Me gustan los
amaneceres y los atardeceres. El resto del día no me importa. Si por mi fuese,
podría desaparecer. Aunque, bien pensado, si desapareciese el resto del día,
tampoco tendrían mucho sentido ni los amaneceres ni los atardeceres.
Sencillamente, y gracias a la simple y absurda ley de la lógica, dejarían de
existir.
Sin embargo, despreciando
la inútil constatación de la lógica, una vez despejado el día en la ecuación
del tiempo, todo se igualaría. El principio sería equivalente al fin. Alfa y
Omega siameses. Ya no podríamos definir
el final gracias a su contrario, de modo que, tal y como enseñaron en el
bachillerato, menos por menos es igual a más, y más por más es igual a más,
pero más por menos es igual a menos.
Aun así, a pesar
de la ciencia y las matemáticas, qué sería de mí si en el ejercicio de mi
soberana humanidad occidental prescindiese del intervalo que mantiene en la
distancia al alba y al crepúsculo, noche y silencio, pesadilla y sopor, la vida
entre dos luces, la luz naciendo y la luz muriendo entre dos mismas claridades
que se abrazan por detrás, sobre la espalda de la noche, clandestinas, sin que podamos verlas.
La vida, o mejor,
la existencia, devendría todo aquello sin entidad que sucede entre fulgores y
penumbras. Lo diáfano convertido en la sombra. Nuestra imagen en ojos ajenos
como una silueta turbia, distorsionada, vista a través de un vaso. De hecho, sin nada que acontezca, el tiempo dejaría de tener sentido, sólo un
tránsito de luz. Porque ¿qué oficio, objetivo o servicio podría ofrecernos el
tiempo? En última instancia, podría salvaguardar su existencia asumiendo el único
y necesario valor, los posos del vestigio, de las etapas pasadas, concluidas, superadas, impregnando las paredes de la memoria igual que los restos de aquel
vino que bebimos hasta la inconsciencia, púrpura incriminatoria de nuestros arrepentimientos; pecado, y también penitencia.
¡Mira! ¡Ahí está
el tiempo! Dirían nuestros hijos. ¡Pobre tiempo! ¡Tan buen servicio que nos
ofreció! Y ahora este desdén como recompensa. Algunos estudiosos
bienintencionados y los políticos buenistas de rigor, ejerciendo una
malentendida nostalgia, enfermos de melancolía, obnubilados los corazones, reivindicarían su vuelta, el retorno de su
reinado.
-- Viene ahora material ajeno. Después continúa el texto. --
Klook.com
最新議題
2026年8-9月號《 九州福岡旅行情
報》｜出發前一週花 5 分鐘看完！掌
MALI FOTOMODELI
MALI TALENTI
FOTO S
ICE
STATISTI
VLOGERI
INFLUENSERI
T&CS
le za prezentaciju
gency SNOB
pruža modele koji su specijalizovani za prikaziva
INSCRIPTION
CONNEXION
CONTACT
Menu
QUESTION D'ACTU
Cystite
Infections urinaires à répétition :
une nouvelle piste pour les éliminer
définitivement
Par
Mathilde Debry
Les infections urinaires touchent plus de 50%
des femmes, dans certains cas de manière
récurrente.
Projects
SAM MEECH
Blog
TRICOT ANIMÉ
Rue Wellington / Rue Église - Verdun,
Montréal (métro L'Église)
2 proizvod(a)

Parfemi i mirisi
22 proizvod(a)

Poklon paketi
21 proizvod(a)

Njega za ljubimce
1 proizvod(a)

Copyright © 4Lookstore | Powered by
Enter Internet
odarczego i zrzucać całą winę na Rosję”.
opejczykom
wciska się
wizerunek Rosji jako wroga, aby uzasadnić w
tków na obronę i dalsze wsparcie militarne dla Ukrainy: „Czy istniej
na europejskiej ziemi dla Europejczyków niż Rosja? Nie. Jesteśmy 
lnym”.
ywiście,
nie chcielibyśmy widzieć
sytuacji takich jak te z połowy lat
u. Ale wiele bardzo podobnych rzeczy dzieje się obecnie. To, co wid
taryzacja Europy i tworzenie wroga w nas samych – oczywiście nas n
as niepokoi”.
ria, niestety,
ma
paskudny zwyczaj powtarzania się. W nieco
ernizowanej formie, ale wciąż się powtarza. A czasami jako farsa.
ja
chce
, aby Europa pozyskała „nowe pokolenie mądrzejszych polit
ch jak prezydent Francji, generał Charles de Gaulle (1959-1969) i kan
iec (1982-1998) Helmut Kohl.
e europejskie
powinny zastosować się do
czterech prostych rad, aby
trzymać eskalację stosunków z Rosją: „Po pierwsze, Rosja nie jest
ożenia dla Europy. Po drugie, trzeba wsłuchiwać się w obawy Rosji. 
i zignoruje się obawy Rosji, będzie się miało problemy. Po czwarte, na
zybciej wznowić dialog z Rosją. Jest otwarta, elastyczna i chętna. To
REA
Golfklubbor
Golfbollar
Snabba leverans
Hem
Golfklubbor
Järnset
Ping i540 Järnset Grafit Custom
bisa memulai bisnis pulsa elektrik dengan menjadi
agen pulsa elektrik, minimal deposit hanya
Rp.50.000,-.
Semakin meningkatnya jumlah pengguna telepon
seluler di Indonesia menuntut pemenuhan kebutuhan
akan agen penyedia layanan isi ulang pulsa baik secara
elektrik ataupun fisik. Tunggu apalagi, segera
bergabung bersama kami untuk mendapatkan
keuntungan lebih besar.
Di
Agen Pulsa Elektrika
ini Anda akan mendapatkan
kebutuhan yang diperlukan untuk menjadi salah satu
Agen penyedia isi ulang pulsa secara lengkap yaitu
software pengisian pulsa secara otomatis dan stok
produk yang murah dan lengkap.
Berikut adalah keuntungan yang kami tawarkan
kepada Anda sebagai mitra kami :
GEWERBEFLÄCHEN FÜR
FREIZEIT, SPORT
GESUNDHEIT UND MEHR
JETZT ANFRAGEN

Una involución sin futuro.
Porque no habrá
vuelta atrás. Inviable será el día, inalcanzable la noche, inverosímiles los
acontecimientos y absurda la cotidianidad. Solamente nacimiento y muerte, germen y consumación. El sol despuntando, y un
instante antes de que el último borde dorado se libere del
horizonte en el mar, el mismo rayo luminoso que amaneció romperá sin más
tránsito, ni aviso, ni intervalo, la
silueta azul de las montañas de poniente, transformando el cielo en una idea,
en un escenario crepuscular, único, de inédita belleza, con vocación irreprimible
de albor. Sólo la penumbra imperecedera en el centro de un bucle maravilloso.
La caricia continua, el éxtasis perpetuo. El despertar y el sueño. El
nacimiento y la muerte, porque ahora, ya, definitivamente, la vida sólo es umbral y ocaso.